Pengumpulan jiwa dalam pernikahan itu akan membuka banyak hal bagi setiap individu yang terlibat dalam pernikahan. Hal pertama yang terbuka bagi setiap pihak adalah rasa mawadah dan rahmah. Rasa mawadah dan rahmah itu akan menjadi bekal yang luar biasa dalam mengarungi kehidupan untuk mengumpulkan hal-hal lain yang masih terserak di alam semesta yang diperuntukkan bagi mereka. Mawadah dan rahmah itu bakal menjadi bahan bakar dan katalisator dalam kehidupan mereka, dan dunia mereka akan ditundukkan kepada mereka. 

Kendala Penyatuan 


Tetapi tidak setiap pernikahan berhasil mempersatukan jiwa-jiwa yang terlibat dalam pernikahan. Kadangkala pernikahan hanya mempersatukan jasad dua insan dalam satu rumah tangga, tetapi jiwa mereka masih terpisah. Bila salah seorang dalam pernikahan atau keduanya tidak mau menerima pernikahan mereka, maka jiwa kedua orang itu masih akan merasa sebagai single. Tidak muncul sifat mawadah dan rahmah dalam pernikahan semacam itu, tetapi mereka terikat secara syariat. Jiwa wanita yang telah menikah tidak bisa menikah dengan orang lain walaupun mendambakannya, atau dirinya didambakan pria lain. Hal itu akan berlaku hingga terjadi perceraian. Penyatuan jiwa terhadap wanita bersuami merupakan tindakan melampaui batas yang bisa dilakukan terhadap wanita yang tidak mensyukuri pernikahannya. 

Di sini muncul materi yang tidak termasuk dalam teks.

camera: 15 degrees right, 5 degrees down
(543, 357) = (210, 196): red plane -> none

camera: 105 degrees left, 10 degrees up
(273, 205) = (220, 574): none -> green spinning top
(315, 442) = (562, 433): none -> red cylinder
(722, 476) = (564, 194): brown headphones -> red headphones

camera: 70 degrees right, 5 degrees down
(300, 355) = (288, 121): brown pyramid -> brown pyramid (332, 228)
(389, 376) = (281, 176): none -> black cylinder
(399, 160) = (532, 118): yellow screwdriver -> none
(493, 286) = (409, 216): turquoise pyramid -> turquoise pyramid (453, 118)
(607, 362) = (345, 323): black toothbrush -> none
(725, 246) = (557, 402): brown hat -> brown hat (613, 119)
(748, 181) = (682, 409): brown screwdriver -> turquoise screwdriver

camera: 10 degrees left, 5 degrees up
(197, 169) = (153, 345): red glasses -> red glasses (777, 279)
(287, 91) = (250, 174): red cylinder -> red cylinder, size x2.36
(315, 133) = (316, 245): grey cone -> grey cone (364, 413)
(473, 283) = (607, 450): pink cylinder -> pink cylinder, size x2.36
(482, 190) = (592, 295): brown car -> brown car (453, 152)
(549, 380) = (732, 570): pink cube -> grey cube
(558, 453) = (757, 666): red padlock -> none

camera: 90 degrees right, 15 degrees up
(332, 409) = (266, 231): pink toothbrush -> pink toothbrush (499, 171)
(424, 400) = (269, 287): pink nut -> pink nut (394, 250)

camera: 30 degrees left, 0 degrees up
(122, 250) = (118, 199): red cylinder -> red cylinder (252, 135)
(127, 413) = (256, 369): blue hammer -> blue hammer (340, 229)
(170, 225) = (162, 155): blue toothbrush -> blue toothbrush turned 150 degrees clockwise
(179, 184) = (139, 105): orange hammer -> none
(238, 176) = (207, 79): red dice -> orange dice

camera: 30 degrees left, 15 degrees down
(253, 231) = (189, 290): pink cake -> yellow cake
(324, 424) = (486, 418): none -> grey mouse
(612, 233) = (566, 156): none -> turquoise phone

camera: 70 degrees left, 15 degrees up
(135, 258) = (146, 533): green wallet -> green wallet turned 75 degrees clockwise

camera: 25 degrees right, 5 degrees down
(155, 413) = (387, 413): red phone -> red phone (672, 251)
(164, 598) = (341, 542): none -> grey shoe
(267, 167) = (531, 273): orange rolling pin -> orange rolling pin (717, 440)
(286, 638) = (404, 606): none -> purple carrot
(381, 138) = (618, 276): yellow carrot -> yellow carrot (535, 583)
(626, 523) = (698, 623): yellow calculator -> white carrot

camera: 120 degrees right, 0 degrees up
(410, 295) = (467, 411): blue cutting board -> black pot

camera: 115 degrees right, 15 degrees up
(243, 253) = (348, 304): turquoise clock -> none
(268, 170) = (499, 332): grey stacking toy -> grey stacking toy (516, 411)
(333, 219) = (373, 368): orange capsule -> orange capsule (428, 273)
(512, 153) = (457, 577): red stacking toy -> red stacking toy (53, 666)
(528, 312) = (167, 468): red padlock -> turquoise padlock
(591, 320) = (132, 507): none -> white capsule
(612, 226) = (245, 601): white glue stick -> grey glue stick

Dalam hal pernikahan cinta sepihak, maka yang mendapatkan manfaat pernikahan adalah pihak yang mencintai. Pihak yang tidak mencintai tidak akan mengerti arti pasangannya bagi dirinya, dan yang mencintai akan mengerti. Jalan untuk mencapai agama akan terbuka bagi pihak yang mencintai, sedangkan pihak yang tidak mencintai akan terpuruk dalam berbagai masalah sebagai manifestasi dari masalah yang ada dalam dirinya. Tentu kehidupan mereka berdua akan terpengaruh, tetapi yang paling merasakan bebannya adalah yang tidak mencintai. Seorang laki-laki yang mencintai istrinya akan memperoleh jalan mengenal dirinya melalui pernikahannya, begitu juga seorang wanita yang mencintai suaminya akan mudah untuk menemukan sifat wanita ahli surga berupa sifat alwaduud, alwaluud dan keinginan kembali kepada suaminya. 

Penyatuan jiwa akan dapat dilakukan bila masing-masing pihak mempunyai iktikad yang sama, dan bisa saling menerima. Keadaan jiwa yang sama dan tujuan bersama akan menyatukan kehidupan jiwa mereka. Seorang laki-laki harus mengenal Tuhannya. Jalan untuk mengenal Tuhannya adalah dengan mengenal dirinya. Pengenalan kepada tuhan akan menampakkan hal-hal terserak yang diperuntukkan bagi mereka. Istri berusaha untuk menerima dan mendukung pencarian suaminya dalam ketakwaan. Ini adalah perjuangan besar bagi seorang wanita, karena hawa nafsu wanita mendesak untuk ingin dimengerti, tapi justru dirinya yang diperintahkan untuk mengerti. 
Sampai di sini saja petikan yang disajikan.